10 DE BENADEELDE PARTIJ
Voor aanvang van de terechtzitting heeft [slachtoffer] – daartoe vertegenwoordigd door [vertegenwoordiger] – zich als benadeelde partij in dit geding gevoegd en een vordering ingediend tot vergoeding van schade ten gevolge van het aan verdachte onder 2 ten laste gelegde feit. De hoogte van die schade wordt door de benadeelde partij begroot op een bedrag van
€ 11.431,01.
Het standpunt van de officier van justitie
De officier van justitie heeft gevorderd de benadeelde partij niet-ontvankelijk te verklaren, gelet op de door hem gevorderde vrijspraak van het onder 2 ten laste gelegde feit.

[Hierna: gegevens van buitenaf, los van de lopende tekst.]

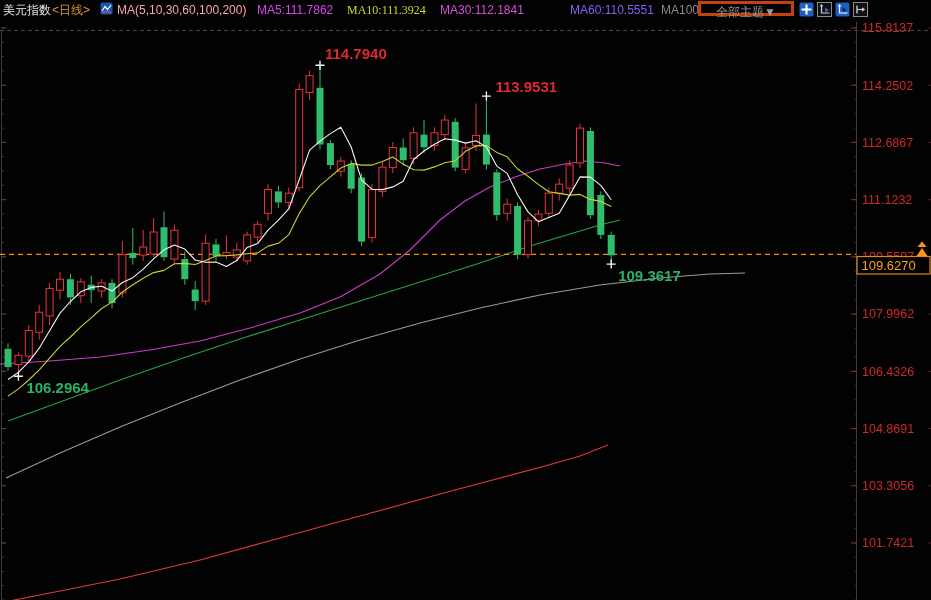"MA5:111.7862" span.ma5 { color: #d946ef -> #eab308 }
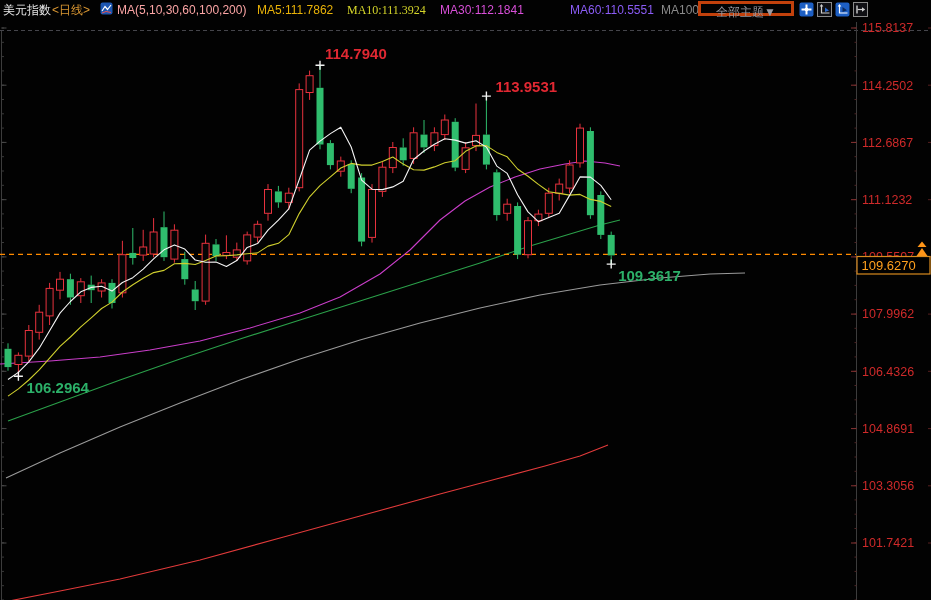"MA30:112.1841" .ma30 { left: 440px -> 460px }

Het standpunt van de verdediging
De raadsman heeft bepleit de vordering van de benadeelde partij af te wijzen, gelet op de reeds door hem bepleitte vrijspraak.
Het oordeel van de rechtbank
De rechtbank acht de vordering van de benadeelde partij [slachtoffer] niet-ontvankelijk, nu de verdachte van het hem onder 2 ten laste gelegde zal worden vrijgesproken.
11 TOEPASSELIJKHEID WETTELIJKE VOORSCHRIFTEN
De beslissing berust op de artikelen 22c, 22d, 47 en 91 van het Wetboek van Strafrecht en de artikelen 3 en 11 van de Opiumwet, zoals de artikelen luidden ten tijde van het bewezen verklaarde.
12 BESLISSING
De rechtbank:
Vrijspraak
- verklaart niet bewezen hetgeen onder 2 aan verdachte is ten laste gelegd en spreekt hem daarvan vrij;
Bewezenverklaring
- verklaart het onder 1 ten laste gelegde bewezen, zodanig als hierboven onder 5 is omschreven;
- spreekt verdachte vrij van wat onder 1 meer of anders is ten laste gelegd;
Strafbaarheid
- verklaart het bewezen verklaarde feit strafbaar;
- verklaart verdachte strafbaar;
Strafoplegging
- legt aan verdachte op een werkstraf voor de duur van 60 uren;
- beveelt dat voor het geval de veroordeelde de werkstraf niet of niet naar behoren verricht de werkstraf wordt vervangen door 30 dagen hechtenis, althans een aantal dagen hechtenis dat evenredig is aan het niet verrichte aantal uren werkstraf;
Beslag
- gelast de teruggave aan de verdachte van de in beslag genomen voorwerpen, te weten een geldbedrag van € [X], een geldbedrag van € [Y] en twee mobiele telefoons (beiden merk Nokia);
Benadeelde partij
- bepaalt dat de benadeelde partij [slachtoffer] in zijn vordering niet-ontvankelijk is en dat hij zijn vordering slechts bij de burgerlijke rechter kan aanbrengen.
Dit vonnis is gewezen door mr. R.M. van Vuure, voorzitter, mr. A.C. Schroten en mr. L.P. de Haas, rechters, in tegenwoordigheid van mr. R.G. Dees, griffier, en is uitgesproken ter openbare terechtzitting van 6 december 2011.